Problem details: Each line of the data below that contains "wrist" must be copied.

Material for this exercise:
# # # # #

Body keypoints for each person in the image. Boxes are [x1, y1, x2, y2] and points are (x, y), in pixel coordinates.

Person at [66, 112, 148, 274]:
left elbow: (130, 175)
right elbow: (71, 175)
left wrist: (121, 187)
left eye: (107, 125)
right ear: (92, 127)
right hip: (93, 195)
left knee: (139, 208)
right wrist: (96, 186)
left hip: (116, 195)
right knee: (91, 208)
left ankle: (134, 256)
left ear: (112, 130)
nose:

# # # # #

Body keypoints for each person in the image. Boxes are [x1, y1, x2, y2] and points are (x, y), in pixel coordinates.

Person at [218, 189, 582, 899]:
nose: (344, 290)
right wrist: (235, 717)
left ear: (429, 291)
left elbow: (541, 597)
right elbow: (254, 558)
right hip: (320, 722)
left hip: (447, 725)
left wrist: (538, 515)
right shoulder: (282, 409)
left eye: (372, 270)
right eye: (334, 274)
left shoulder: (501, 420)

# # # # #

The completed task:
left wrist: (121, 187)
right wrist: (96, 186)
right wrist: (235, 717)
left wrist: (538, 515)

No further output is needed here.